The narrator finds himself completely in love with Yumiyoshi (the receptionists) and believes that she is the only thing that can tie him down to the real world. If he doesn't get this relationship he will join the ghosts in the death-chamber, because there is still one more skeleton left.
They sleep together for the first time and it seems to be the final step to bring him back to reality.
"I've made it back to reality-that's the important thing. I've come full circle, and I'm still on my feet dancing."
That night he has his final dream of the Dolphin Hotel. Finds himself in the blackness with Yumiyoshi and they go in-search of the Sheep Man's room. When they find it he is nowhere to be found.
"We were at the edge of the world. That is, what the ancients considered the edge of the world, where everything spilled over into nothingness. We were there, the two of us, alone. And all around us, a cold, vast void. We held each other's hand more tightly."
When they eventually let eachother's hand go Yumiyoshi passes through the wall and says the same thing that Kiki told him in the Honolulu room, "Really simple. You can pass right through the wall."

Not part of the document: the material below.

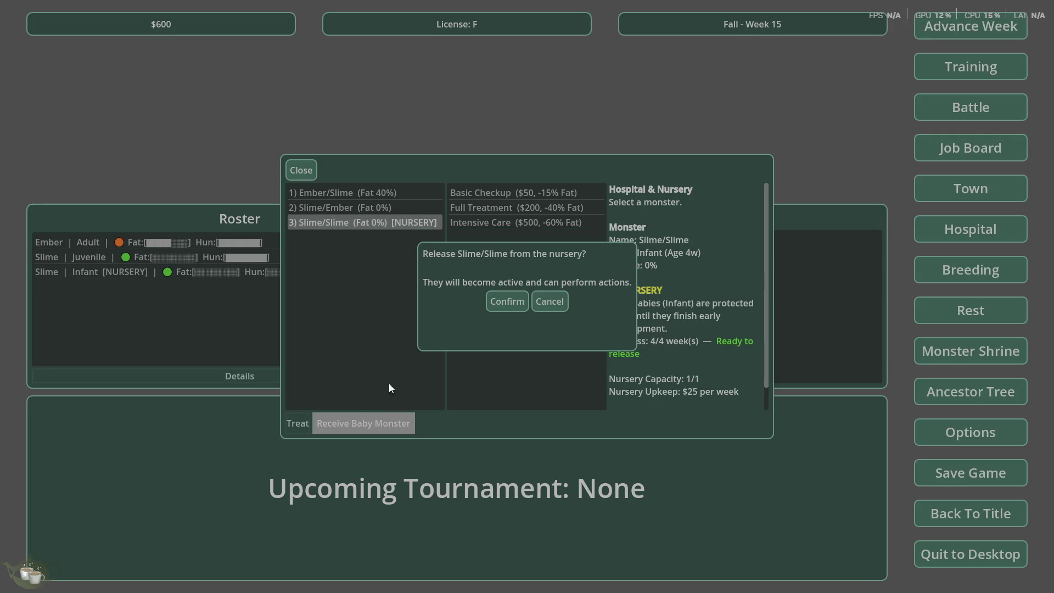
left_click(509, 302)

He eventually wakes from this dream, but it does leave me thinking that Yumiyoshi is the sixth skeleton in the death chamber, and that in the end she is an illusion just like Kiki, June, and Mei. Of course, I can't know for sure because the novel ends without tying up all of the still lose connections, but that is my guess. There is something about the narrator that one just knows he isn't going to live happily-ever-after, and that Yuki was right when she said that his connection to the world is through death.